** ACTIVITY **
Copy the text lines of the listing below word for word, leaving out the pictures.

** RECORDS TO PROCESS **

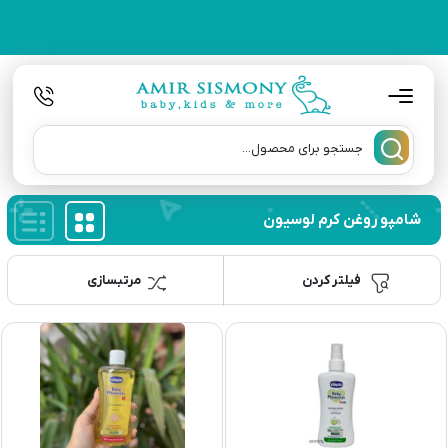
شامپو روغن کرم لوسیون
فیلتر کردن
مرتبسازی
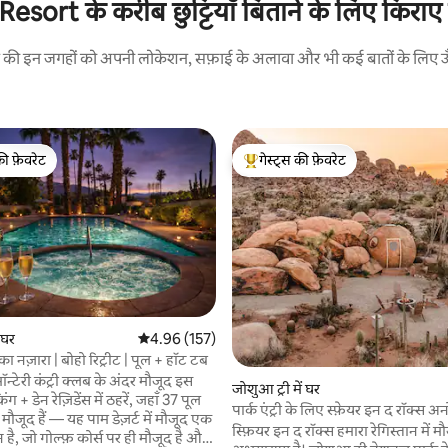
ort के करीब छुट्टियाँ बिताने के लिए किराए प
रने की इन जगहों को अपनी लोकेशन, सफ़ाई के अलावा और भी कई बातों के लिए ऊँची
की फ़ेवरेट
गेस्ट्स की फ़ेवरेट
टॉप फ़ेवरेट
गेस्ट्स का टॉप फ़ेवरेट
 समीक्षाएँ
ं घर
औसत रेटिंग 5 में से 4.96, 157 समीक्षाएँ
4.96 (157)
 का नज़ारा | बोहो रिट्रीट | पूल + हॉट टब
मॉन्टेरी कंट्री क्लब के अंदर मौजूद इस
जोशुआ ट्री में घर
 + डेन रेज़िडेंस में ठहरें, जहाँ 37 पूल
पार्क एंट्री के लिए स्फ़ेयर इन द रॉक्
ौजूद हैं — यह पाम डेज़र्ट में मौजूद एक
2min
स्फ़ियर इन द रॉक्स हमारा रेगिस्तान में म
ान है, जो गोल्फ़ कोर्स पर ही मौजूद है और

** RESULT OF THIS TASK **
شامپو روغن کرم لوسیون
فیلتر کردن
مرتبسازی
ort के करीब छुट्टियाँ बिताने के लिए किराए प
रने की इन जगहों को अपनी लोकेशन, सफ़ाई के अलावा और भी कई बातों के लिए ऊँची
की फ़ेवरेट
गेस्ट्स की फ़ेवरेट
टॉप फ़ेवरेट
गेस्ट्स का टॉप फ़ेवरेट
 समीक्षाएँ
ं घर
औसत रेटिंग 5 में से 4.96, 157 समीक्षाएँ
4.96 (157)
 का नज़ारा | बोहो रिट्रीट | पूल + हॉट टब
मॉन्टेरी कंट्री क्लब के अंदर मौजूद इस
जोशुआ ट्री में घर
 + डेन रेज़िडेंस में ठहरें, जहाँ 37 पूल
पार्क एंट्री के लिए स्फ़ेयर इन द रॉक्
ौजूद हैं — यह पाम डेज़र्ट में मौजूद एक
2min
स्फ़ियर इन द रॉक्स हमारा रेगिस्तान में म
ान है, जो गोल्फ़ कोर्स पर ही मौजूद है और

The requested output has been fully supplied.